▶ Action item:
When a picture appears among the records, leave it out, and copy all else exactly.

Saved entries
################

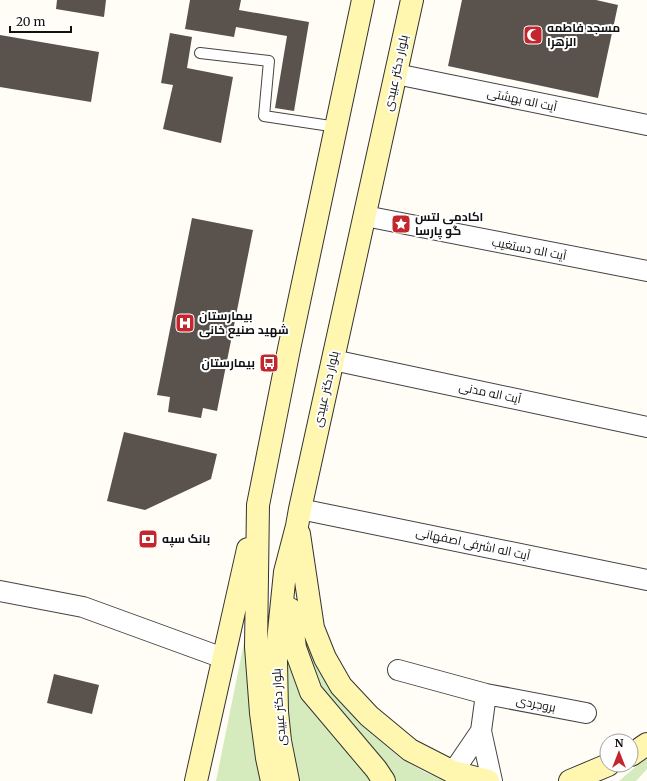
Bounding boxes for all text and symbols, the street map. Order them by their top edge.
scale bar [10,8,71,34]
text: 20 m [16,14,45,29]
place label: مسجد فاطمه الزهرا [547,20,620,50]
mosque icon: مسجد فاطمه الزهرا [522,24,544,46]
street label: بلوار دکتر عبیدی [380,33,411,112]
street label: آیت اله بهشتی [486,85,559,114]
place label: اکادمی لتس گو پارسا [415,209,483,240]
place icon: اکادمی لتس گو پارسا [390,213,412,235]
street label: آیت اله دستغیب [491,234,568,263]
place label: بیمارستان شهید صنیع خانی [199,308,289,339]
hospital icon: بیمارستان شهید صنیع خانی [174,312,196,334]
street label: بلوار دکتر عبیدی [309,349,342,428]
bus stop icon: بیمارستان [258,352,280,374]
place label: بیمارستان [202,355,255,371]
street label: آیت اله مدنی [458,379,523,407]
street label: آیت اله اشرفی اصفهانی [415,524,532,563]
bank icon: بانک سپه [137,528,159,550]
place label: بانک سپه [162,531,210,548]
street label: بلوار دکتر عبیدی [268,668,289,746]
street label: بروجردی [515,692,557,715]
north arrow [599,733,639,773]
text: N [615,736,624,750]

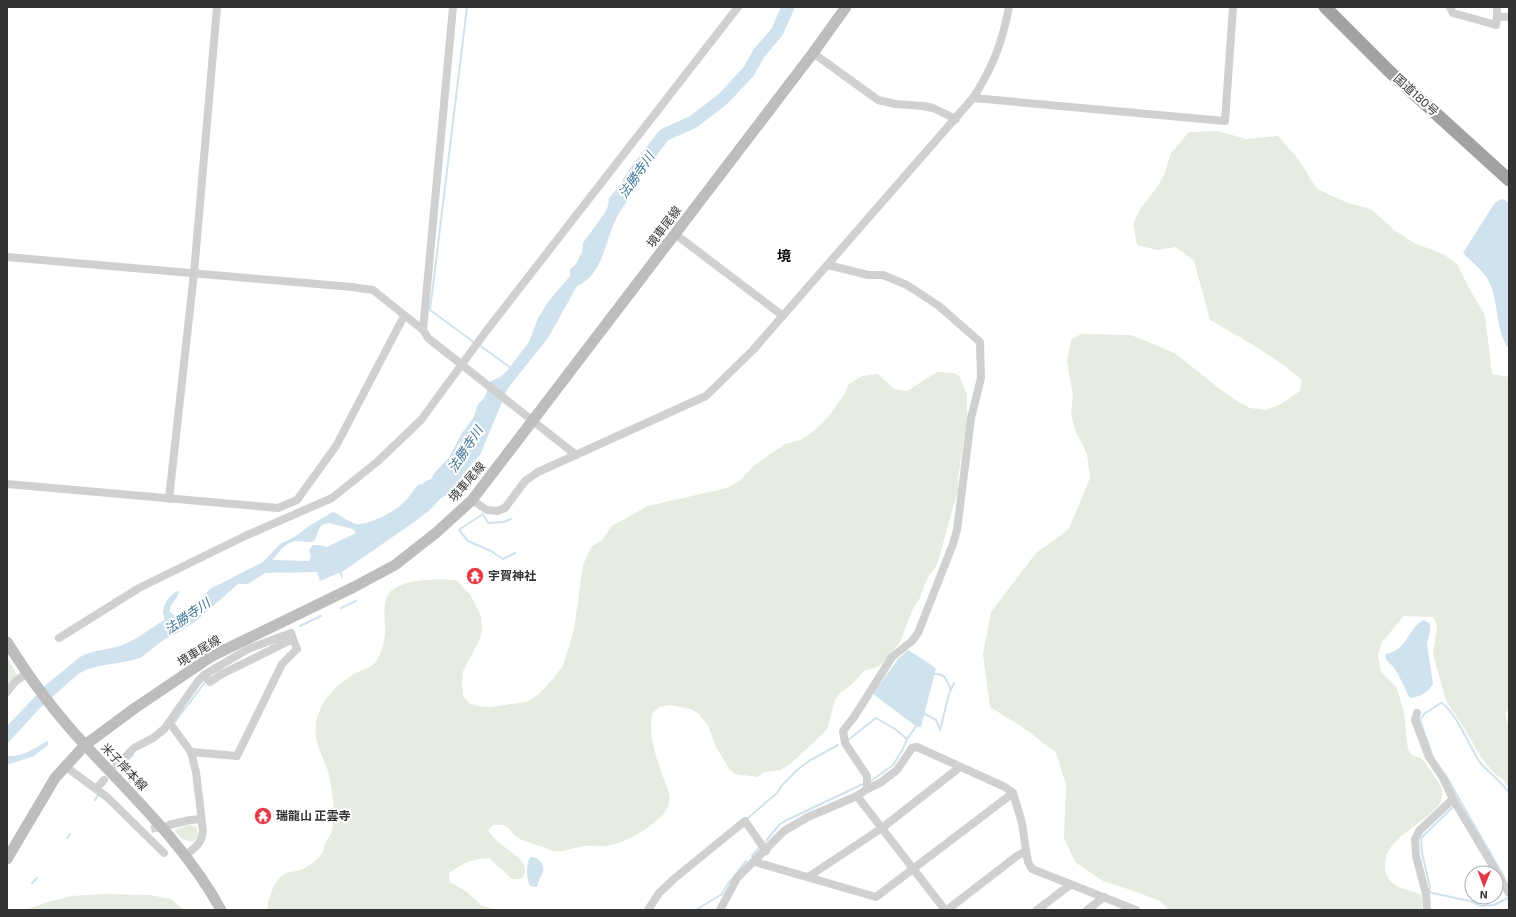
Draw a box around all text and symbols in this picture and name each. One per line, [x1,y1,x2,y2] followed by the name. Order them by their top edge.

################

▶ Response box:
Bounding boxes for all text and symbols, the street map. Order them by their top edge.
scale bar [10,8,71,34]
text: 20 m [16,14,45,29]
place label: مسجد فاطمه الزهرا [547,20,620,50]
mosque icon: مسجد فاطمه الزهرا [522,24,544,46]
street label: بلوار دکتر عبیدی [380,33,411,112]
street label: آیت اله بهشتی [486,85,559,114]
place label: اکادمی لتس گو پارسا [415,209,483,240]
place icon: اکادمی لتس گو پارسا [390,213,412,235]
street label: آیت اله دستغیب [491,234,568,263]
place label: بیمارستان شهید صنیع خانی [199,308,289,339]
hospital icon: بیمارستان شهید صنیع خانی [174,312,196,334]
street label: بلوار دکتر عبیدی [309,349,342,428]
bus stop icon: بیمارستان [258,352,280,374]
place label: بیمارستان [202,355,255,371]
street label: آیت اله مدنی [458,379,523,407]
street label: آیت اله اشرفی اصفهانی [415,524,532,563]
bank icon: بانک سپه [137,528,159,550]
place label: بانک سپه [162,531,210,548]
street label: بلوار دکتر عبیدی [268,668,289,746]
street label: بروجردی [515,692,557,715]
north arrow [599,733,639,773]
text: N [615,736,624,750]

Draw a box around all text and symbols in this picture and name each. One per line, [x1,y1,x2,y2] followed by the name. Order them by their top edge.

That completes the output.